» Problem details
Convert every line of the records below into a Markdown table with two columns, Row and Line: give each non-blank line its own row with a row number, and leave out the pictures.

# # #

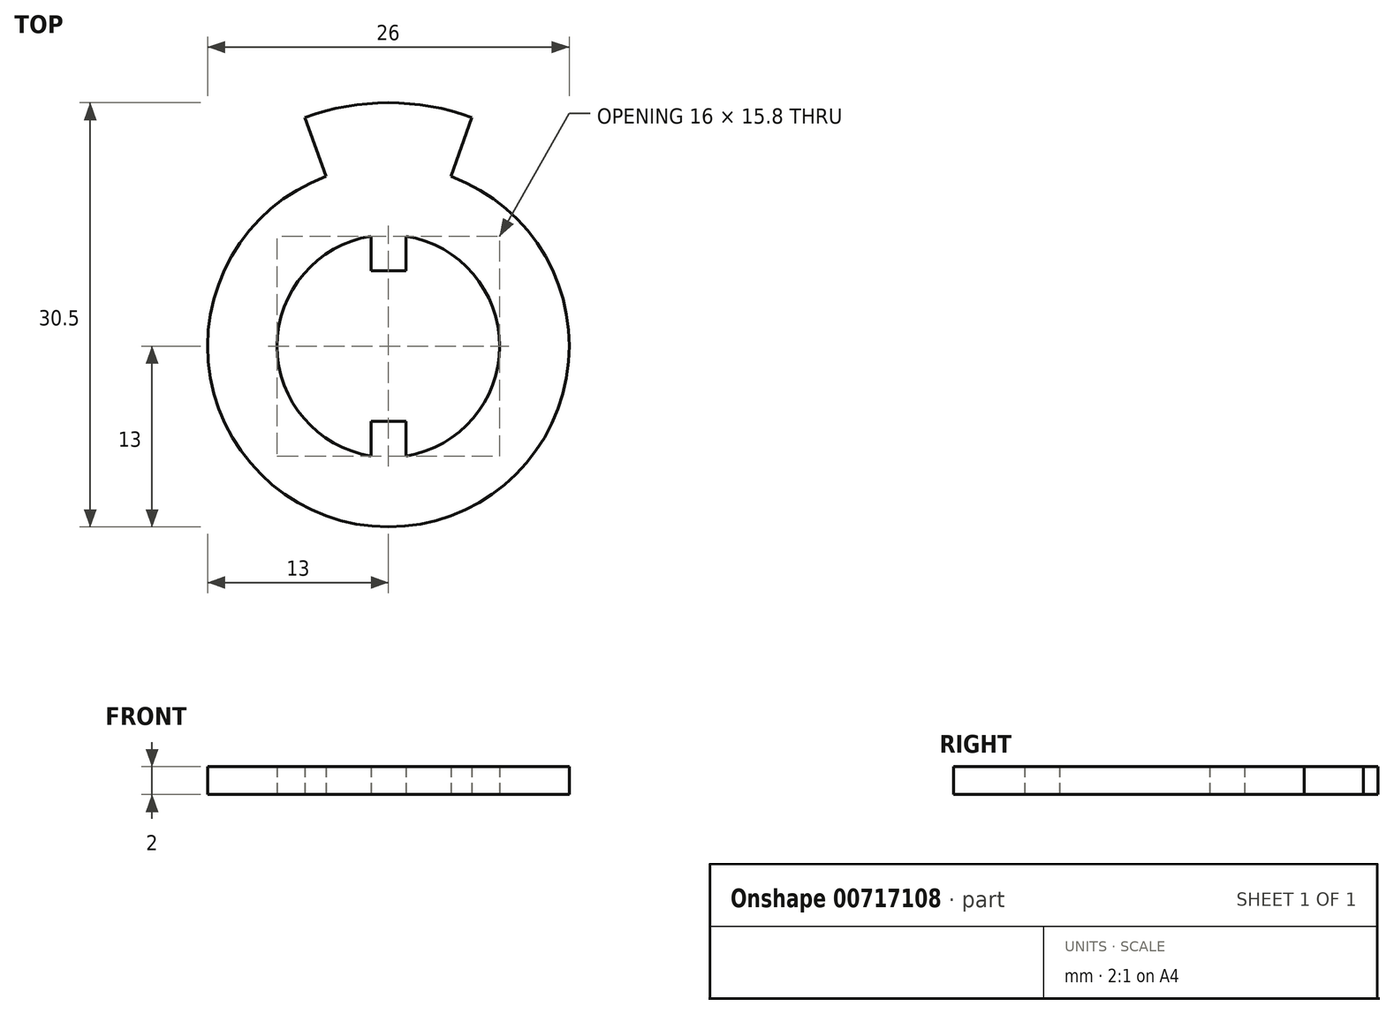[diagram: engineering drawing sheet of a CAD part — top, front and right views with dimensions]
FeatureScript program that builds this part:
annotation { "Feature Type Name" : "Feature", "Feature Type Description" : "" }
export const myFeature = defineFeature(function(context is Context, id is Id, definition is map)
    precondition{}
    {
        {
            var Q0;
            Q0=qCreatedBy(makeId("Top.planeOp"),FACE);
            var sketch = newSketch(context, id + "F0", { "sketchPlane" : qUnion([Q0])});
            skCircle(sketch, "E0", {"center": v(0, 0) * mm, "radius": 13 * mm});
            skArc(sketch, "E1", {"start": v(-1.25, 7.9) * mm, "mid": v(-8, 0) * mm, "end": v(-1.25, -7.9) * mm});
            skLineSegment(sketch, "E2.top", {"start": v(-1.25, 5.4) * mm, "end": v(1.25, 5.4) * mm});
            skLineSegment(sketch, "E2.left", {"start": v(-1.25, 7.9) * mm, "end": v(-1.25, 5.4) * mm});
            skLineSegment(sketch, "E2.right", {"start": v(1.25, 7.9) * mm, "end": v(1.25, 5.4) * mm});
            skLineSegment(sketch, "E3.MirrorCS", {"start": v(1.25, -7.9) * mm, "end": v(1.25, -5.4) * mm});
            skLineSegment(sketch, "E4.MirrorCS", {"start": v(-1.25, -7.9) * mm, "end": v(-1.25, -5.4) * mm});
            skLineSegment(sketch, "E5.MirrorCS", {"start": v(-1.25, -5.4) * mm, "end": v(1.25, -5.4) * mm});
            skArc(sketch, "E6.trimOffspring", {"start": v(1.25, -7.9) * mm, "mid": v(8, 0) * mm, "end": v(1.25, 7.9) * mm});
            skArc(sketch, "E7", {"start": v(6, 16.44) * mm, "mid": v(0, 17.5) * mm, "end": v(-6, 16.44) * mm});
            skLineSegment(sketch, "E8", {"start": v(-4.5, 12.2) * mm, "end": v(-6, 16.44) * mm});
            skLineSegment(sketch, "E9", {"start": v(4.5, 12.2) * mm, "end": v(6, 16.44) * mm});
            skSolve(sketch);
        }
        {
            var Q0;
            Q0 = qSketchRegion(id + "F0", true);
            extrude(context, id + "F1", {"entities" : qUnion([Q0]), "depth" : 2 * mm, "offsetDistance" : 25 * mm});
        }
    });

# # #

» Response for this exercise
| Row | Line |
|---|---|
| 1 | [diagram: engineering drawing sheet of a CAD part — top, front and right views with dimensions] |
| 2 | FeatureScript program that builds this part: |
| 3 | annotation { "Feature Type Name" : "Feature", "Feature Type Description" : "" } |
| 4 | export const myFeature = defineFeature(function(context is Context, id is Id, definition is map) |
| 5 |     precondition{} |
| 6 |     { |
| 7 |         { |
| 8 |             var Q0; |
| 9 |             Q0=qCreatedBy(makeId("Top.planeOp"),FACE); |
| 10 |             var sketch = newSketch(context, id + "F0", { "sketchPlane" : qUnion([Q0])}); |
| 11 |             skCircle(sketch, "E0", {"center": v(0, 0) * mm, "radius": 13 * mm}); |
| 12 |             skArc(sketch, "E1", {"start": v(-1.25, 7.9) * mm, "mid": v(-8, 0) * mm, "end": v(-1.25, -7.9) * mm}); |
| 13 |             skLineSegment(sketch, "E2.top", {"start": v(-1.25, 5.4) * mm, "end": v(1.25, 5.4) * mm}); |
| 14 |             skLineSegment(sketch, "E2.left", {"start": v(-1.25, 7.9) * mm, "end": v(-1.25, 5.4) * mm}); |
| 15 |             skLineSegment(sketch, "E2.right", {"start": v(1.25, 7.9) * mm, "end": v(1.25, 5.4) * mm}); |
| 16 |             skLineSegment(sketch, "E3.MirrorCS", {"start": v(1.25, -7.9) * mm, "end": v(1.25, -5.4) * mm}); |
| 17 |             skLineSegment(sketch, "E4.MirrorCS", {"start": v(-1.25, -7.9) * mm, "end": v(-1.25, -5.4) * mm}); |
| 18 |             skLineSegment(sketch, "E5.MirrorCS", {"start": v(-1.25, -5.4) * mm, "end": v(1.25, -5.4) * mm}); |
| 19 |             skArc(sketch, "E6.trimOffspring", {"start": v(1.25, -7.9) * mm, "mid": v(8, 0) * mm, "end": v(1.25, 7.9) * mm}); |
| 20 |             skArc(sketch, "E7", {"start": v(6, 16.44) * mm, "mid": v(0, 17.5) * mm, "end": v(-6, 16.44) * mm}); |
| 21 |             skLineSegment(sketch, "E8", {"start": v(-4.5, 12.2) * mm, "end": v(-6, 16.44) * mm}); |
| 22 |             skLineSegment(sketch, "E9", {"start": v(4.5, 12.2) * mm, "end": v(6, 16.44) * mm}); |
| 23 |             skSolve(sketch); |
| 24 |         } |
| 25 |         { |
| 26 |             var Q0; |
| 27 |             Q0 = qSketchRegion(id + "F0", true); |
| 28 |             extrude(context, id + "F1", {"entities" : qUnion([Q0]), "depth" : 2 * mm, "offsetDistance" : 25 * mm}); |
| 29 |         } |
| 30 |     }); |